====== Selection ======

The Tombstone Epitaph is a Tombstone, Arizona, monthly publication that covers the history and culture of the Old West. Founded in January 1880 (with its first issue published on Saturday May 1, 1880), it is the oldest continually published newspaper in Arizona.

History
The Epitaph long has been noted for its coverage of the infamous Gunfight at the O.K. Corral on October 26, 1881, and its continuing research interest in Wyatt Earp, Doc Holliday and their outlaw adversaries the Cochise County Cowboys. In 2005, it presented for the first time a sketch of the O.K. Corral gunfight hand-drawn by Wyatt Earp shortly before his death.

Clum and his Epitaph 

John Clum was no stranger to southern Arizona when he decided to relocate from Tucson to Tombstone in 1880. In Tucson, Clum had published the Tucson Citizen, another landmark Arizona newspaper. Prior to taking over the Citizen, Clum had been the U. S. government appointee in charge of the San Carlos Apache Indian Reservation. While there, Clum had the distinction of being the only U.S. authority to capture Geronimo, the renegade Apache, although he was later released. He did not finally surrender to the U.S. Army until 1886, bringing the Apache Wars period to an end.

Chided by associates who said he would write an epitaph and not a newspaper, Clum was inspired to call his new publication The Tombstone Epitaph. Setting a tone followed by several subsequent owners and editors, Clum sang Tombstone's praises when he launched what he initially saw as a mining journal. As mayor of Tombstone and publisher of its Republican paper (the rival Italic Nugget provided the Democratic counterpoint), Clum was among the group of townspeople who supported the Earp brothers as they attempted to enforce law and order in Tombstone in the early 1880s. Tensions between the factions—the Earps and the "cowboys"—escalated to a violent showdown near the O.K. Corral in 1881. In an explosion of gunfire, the Earps and their eclectic friend, Doc Holliday, killed three young cowboys—Frank and Tom McClaury and Billy Clanton. Personal, professional and political disagreements found their outlet on that cold October afternoon, producing an event that continues to inspire historical research and debate.

====== Record list ======

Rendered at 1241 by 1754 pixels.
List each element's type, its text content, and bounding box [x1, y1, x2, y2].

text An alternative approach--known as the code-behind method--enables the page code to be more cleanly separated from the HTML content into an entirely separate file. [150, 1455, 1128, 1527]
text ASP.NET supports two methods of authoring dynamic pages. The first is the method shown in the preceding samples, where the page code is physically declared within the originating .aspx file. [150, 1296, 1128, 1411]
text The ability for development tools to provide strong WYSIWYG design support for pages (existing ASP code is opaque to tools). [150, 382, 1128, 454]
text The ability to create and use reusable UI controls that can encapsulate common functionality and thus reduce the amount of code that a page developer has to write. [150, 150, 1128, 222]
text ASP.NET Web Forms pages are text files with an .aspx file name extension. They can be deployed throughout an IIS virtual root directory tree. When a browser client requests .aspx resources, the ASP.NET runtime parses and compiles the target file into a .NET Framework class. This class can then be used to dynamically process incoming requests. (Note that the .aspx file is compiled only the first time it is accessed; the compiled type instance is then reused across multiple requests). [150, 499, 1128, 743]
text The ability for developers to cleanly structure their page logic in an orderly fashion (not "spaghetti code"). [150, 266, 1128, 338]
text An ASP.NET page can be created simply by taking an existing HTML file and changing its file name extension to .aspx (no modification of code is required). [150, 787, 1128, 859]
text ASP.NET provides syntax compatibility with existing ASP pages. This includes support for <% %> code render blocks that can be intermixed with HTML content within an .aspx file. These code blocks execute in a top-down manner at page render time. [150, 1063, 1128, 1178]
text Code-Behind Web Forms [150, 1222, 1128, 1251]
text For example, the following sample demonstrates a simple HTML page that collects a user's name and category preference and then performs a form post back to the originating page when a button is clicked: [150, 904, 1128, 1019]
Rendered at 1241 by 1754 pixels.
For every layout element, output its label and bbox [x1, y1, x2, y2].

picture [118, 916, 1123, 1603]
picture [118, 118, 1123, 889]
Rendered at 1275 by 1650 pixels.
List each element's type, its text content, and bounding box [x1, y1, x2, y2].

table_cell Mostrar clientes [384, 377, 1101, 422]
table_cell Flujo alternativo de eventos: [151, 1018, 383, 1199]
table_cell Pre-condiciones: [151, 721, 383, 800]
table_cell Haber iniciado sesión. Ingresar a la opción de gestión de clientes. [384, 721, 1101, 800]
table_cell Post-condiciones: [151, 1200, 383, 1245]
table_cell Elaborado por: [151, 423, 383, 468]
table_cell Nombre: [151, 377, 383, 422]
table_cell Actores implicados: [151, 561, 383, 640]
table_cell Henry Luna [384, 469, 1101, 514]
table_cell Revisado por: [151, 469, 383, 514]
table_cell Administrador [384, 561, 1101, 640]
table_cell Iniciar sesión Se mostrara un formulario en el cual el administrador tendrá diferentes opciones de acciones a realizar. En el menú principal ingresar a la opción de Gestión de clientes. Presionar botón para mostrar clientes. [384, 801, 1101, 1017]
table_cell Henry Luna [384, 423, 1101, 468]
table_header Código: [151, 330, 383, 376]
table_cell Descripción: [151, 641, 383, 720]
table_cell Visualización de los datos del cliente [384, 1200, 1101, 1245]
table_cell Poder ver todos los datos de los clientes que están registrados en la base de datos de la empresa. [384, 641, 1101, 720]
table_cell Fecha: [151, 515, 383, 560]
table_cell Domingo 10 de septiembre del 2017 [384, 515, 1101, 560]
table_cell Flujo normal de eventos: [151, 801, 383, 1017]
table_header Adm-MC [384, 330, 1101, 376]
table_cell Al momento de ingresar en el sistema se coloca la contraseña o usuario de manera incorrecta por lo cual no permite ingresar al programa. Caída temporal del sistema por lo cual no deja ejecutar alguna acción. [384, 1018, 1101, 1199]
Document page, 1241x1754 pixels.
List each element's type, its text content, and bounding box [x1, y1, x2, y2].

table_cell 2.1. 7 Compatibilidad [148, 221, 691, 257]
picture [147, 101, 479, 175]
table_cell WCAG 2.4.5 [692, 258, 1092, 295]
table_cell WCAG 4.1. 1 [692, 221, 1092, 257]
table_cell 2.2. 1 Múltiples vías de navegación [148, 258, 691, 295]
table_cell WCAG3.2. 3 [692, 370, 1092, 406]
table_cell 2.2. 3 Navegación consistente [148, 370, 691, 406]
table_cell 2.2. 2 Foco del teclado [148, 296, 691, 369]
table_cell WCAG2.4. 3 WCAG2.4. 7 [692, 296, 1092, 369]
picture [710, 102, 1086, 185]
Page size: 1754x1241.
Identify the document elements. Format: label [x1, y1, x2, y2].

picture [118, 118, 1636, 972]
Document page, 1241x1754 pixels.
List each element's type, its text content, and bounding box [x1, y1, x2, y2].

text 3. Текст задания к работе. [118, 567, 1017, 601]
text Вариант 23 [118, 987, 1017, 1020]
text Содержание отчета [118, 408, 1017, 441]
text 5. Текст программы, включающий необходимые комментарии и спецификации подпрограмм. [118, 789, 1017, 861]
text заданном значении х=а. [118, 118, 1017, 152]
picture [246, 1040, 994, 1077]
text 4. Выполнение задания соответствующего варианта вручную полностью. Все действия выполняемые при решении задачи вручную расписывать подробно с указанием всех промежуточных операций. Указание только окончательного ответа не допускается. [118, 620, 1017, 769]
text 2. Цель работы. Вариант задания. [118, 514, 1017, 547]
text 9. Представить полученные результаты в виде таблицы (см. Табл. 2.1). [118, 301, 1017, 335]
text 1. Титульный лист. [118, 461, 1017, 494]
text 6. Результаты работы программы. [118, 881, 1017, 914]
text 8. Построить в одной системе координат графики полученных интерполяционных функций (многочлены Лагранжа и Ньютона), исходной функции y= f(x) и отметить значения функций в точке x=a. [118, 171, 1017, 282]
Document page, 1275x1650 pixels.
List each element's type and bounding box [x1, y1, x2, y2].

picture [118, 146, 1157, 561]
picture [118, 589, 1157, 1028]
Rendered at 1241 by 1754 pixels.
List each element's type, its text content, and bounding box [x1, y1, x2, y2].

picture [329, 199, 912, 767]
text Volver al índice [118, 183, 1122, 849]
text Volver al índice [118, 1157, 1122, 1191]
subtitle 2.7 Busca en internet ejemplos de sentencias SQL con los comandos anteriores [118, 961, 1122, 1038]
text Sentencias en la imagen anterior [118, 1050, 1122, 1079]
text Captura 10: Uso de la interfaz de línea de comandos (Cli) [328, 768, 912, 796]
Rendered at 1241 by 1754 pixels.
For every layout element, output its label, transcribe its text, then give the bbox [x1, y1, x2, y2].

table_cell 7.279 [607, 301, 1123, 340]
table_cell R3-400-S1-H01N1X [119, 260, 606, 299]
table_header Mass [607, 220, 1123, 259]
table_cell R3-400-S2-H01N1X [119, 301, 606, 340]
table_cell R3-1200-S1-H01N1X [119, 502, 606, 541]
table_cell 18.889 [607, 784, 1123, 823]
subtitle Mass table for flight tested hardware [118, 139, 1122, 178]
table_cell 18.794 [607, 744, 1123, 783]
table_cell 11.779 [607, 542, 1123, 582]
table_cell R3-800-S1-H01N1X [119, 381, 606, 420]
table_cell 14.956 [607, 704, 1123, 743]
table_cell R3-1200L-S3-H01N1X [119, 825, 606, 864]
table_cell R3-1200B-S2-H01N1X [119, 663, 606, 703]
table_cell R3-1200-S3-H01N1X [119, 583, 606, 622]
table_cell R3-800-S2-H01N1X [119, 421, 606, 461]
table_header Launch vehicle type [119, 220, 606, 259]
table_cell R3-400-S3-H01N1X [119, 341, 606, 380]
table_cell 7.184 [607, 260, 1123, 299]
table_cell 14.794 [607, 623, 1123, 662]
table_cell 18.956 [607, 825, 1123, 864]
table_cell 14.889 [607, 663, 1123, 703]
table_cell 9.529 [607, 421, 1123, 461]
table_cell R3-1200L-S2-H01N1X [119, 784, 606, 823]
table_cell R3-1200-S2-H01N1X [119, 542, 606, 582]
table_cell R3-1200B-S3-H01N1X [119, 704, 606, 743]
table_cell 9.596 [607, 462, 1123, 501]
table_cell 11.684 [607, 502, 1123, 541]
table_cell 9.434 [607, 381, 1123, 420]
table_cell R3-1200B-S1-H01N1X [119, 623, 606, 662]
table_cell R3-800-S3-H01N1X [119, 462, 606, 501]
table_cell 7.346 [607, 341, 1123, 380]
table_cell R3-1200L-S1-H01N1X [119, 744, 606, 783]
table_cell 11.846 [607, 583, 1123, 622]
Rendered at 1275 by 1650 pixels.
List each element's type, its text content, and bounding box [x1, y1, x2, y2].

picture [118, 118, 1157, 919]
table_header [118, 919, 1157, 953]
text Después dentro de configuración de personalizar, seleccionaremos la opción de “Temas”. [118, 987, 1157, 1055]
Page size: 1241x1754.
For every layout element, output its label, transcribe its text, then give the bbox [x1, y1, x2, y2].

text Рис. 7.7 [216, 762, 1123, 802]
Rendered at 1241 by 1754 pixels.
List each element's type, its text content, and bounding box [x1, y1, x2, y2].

======

Written task |
Retype everything in the Tombstone Epitaph history above, from "John Clum was" down to "period to an end.".

Exercise solution |
John Clum was no stranger to southern Arizona when he decided to relocate from Tucson to Tombstone in 1880. In Tucson, Clum had published the Tucson Citizen, another landmark Arizona newspaper. Prior to taking over the Citizen, Clum had been the U. S. government appointee in charge of the San Carlos Apache Indian Reservation. While there, Clum had the distinction of being the only U.S. authority to capture Geronimo, the renegade Apache, although he was later released. He did not finally surrender to the U.S. Army until 1886, bringing the Apache Wars period to an end.